Now this isn’t a knock on current archives; they are indispensable tools for research. But imagine if we could create and grow an archive that provided supplemental information and showed networks between topics, individuals and organizations.

For example, if you have a story on a controversial new development, the annotated archive could have links within the story to information researchers have about the company or its executives. A list of articles that mention a local businessman would be a single click away, along with other important information.

This isn’t impossible; in fact, the tools exist to build a rudimentary example of the idea right now. And unlike my previous essays, for this one I’ve tried to come up with a small example of what an annotated archive might look like.

The tool I chose is the MediaWiki software that powers Wikipedia. It’s free and open-source software, easy to install and administer. The reason I picked MediaWiki is that many folks have heard of Wikipedia and might be able to better envision how a newspaper archive with Wiki principles might work.

Now, onto my example archive. It’s not much – only a few articles that I wrote or co-wrote while I was at Congressional Quarterly. The concept is pretty simple: each article in the archive can contain one or more internal references (in addition to external references) to other pages, which may contain other stories, information about a person, company or organization, or other notes.

So, for example, a story includes an internal link to Tom DeLay, the House Majority Leader. That page currently has links to external Web sites, but it could contain internal-only notes, contact information or pointers to documents or other references.

On each page, there’s a link on the lower left called ’’What links here,” which pulls up each of the other pages in the archive that reference that page. With the proper tending and weeding, the usefulness of such a feature only grows, illuminating connections that even beat reporters may not have realized.

Of course that’s a best case scenario. Such an annotated archive requires regular maintenance – an archive editor, basically – who must be a news generalist and yet recognize key people and organizations within the community. Those people are inside our newsrooms – we must tap their knowledge in a better way.

One of the best features of an annotated archive is its flexibility. It can grow to incorporate new topics and can be updated when a familiar subject suddenly takes on a new importance. This doesn’t have to be done with Wiki software, either; that’s just an easy way to demonstrate the principles. We have access to such a range of technologies that can enable us to think about our information in new and better ways.

Users are already thinking about these issues.
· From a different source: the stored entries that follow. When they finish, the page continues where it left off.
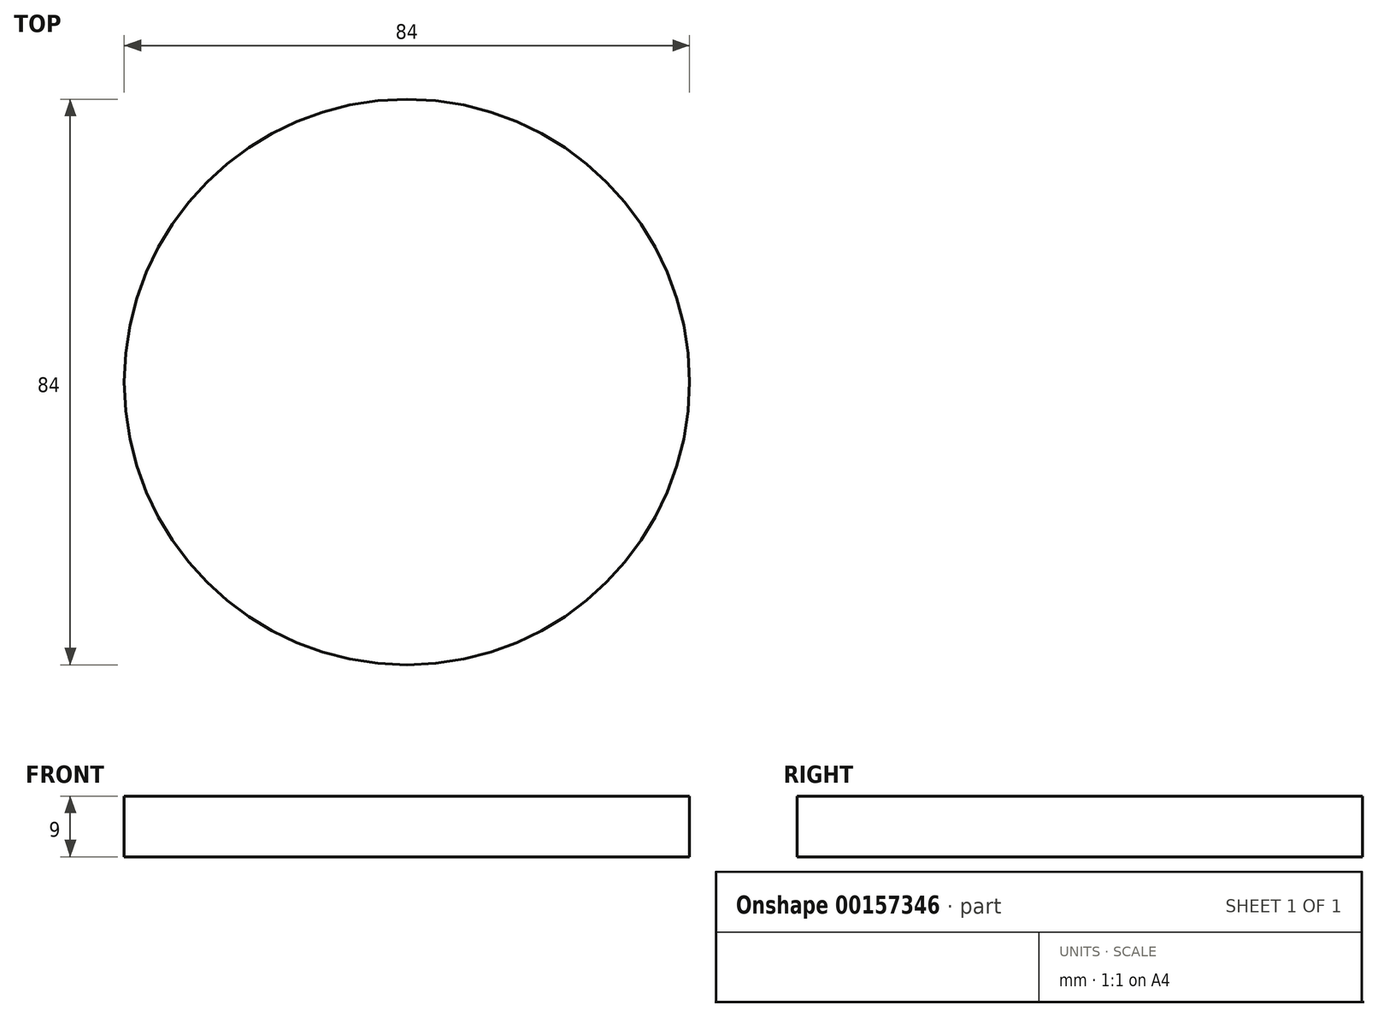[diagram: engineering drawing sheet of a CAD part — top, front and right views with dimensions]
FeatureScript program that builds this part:
annotation { "Feature Type Name" : "Feature", "Feature Type Description" : "" }
export const myFeature = defineFeature(function(context is Context, id is Id, definition is map)
    precondition{}
    {
        {
            var Q0;
            Q0=qCreatedBy(makeId("Top.planeOp"),FACE);
            var sketch = newSketch(context, id + "F0", { "sketchPlane" : qUnion([Q0])});
            skCircle(sketch, "E0", {"center": v(0, 0) * mm, "radius": 42 * mm});
            skSolve(sketch);
        }
        {
            var Q0;
            Q0=makeQuery(id+"F0.imprint","IMPRINT",FACE,{"disambiguationData":[TD([[makeQuery(id+"F0.imprint","IMPRINT",EDGE,{"derivedFrom":sQuery(id+"F0.wireOp",EDGE,"E0")}),1.0]])]});
            extrude(context, id + "F1", {"entities" : qUnion([Q0]), "depth" : 9 * mm});
        }
    });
Consider The Annotated Times, which essentially tracks New York Times articles by topic and author, and even provides custom RSS feeds so that users can track articles by reporter. Or Chicago Crime, which took crime reports from the Chicago Police Department and made them available in ways that were interesting to readers. We need to treat our archives as our most valuable data, because it is.

Archives have long been both an internal resource and an external product for newspapers. They still are, but we don’t have to treat them as the same thing. The archive that newspapers provide to their employees should be more valuable than the one they sell to vendors, and the newsroom is the place that can and must make it happen.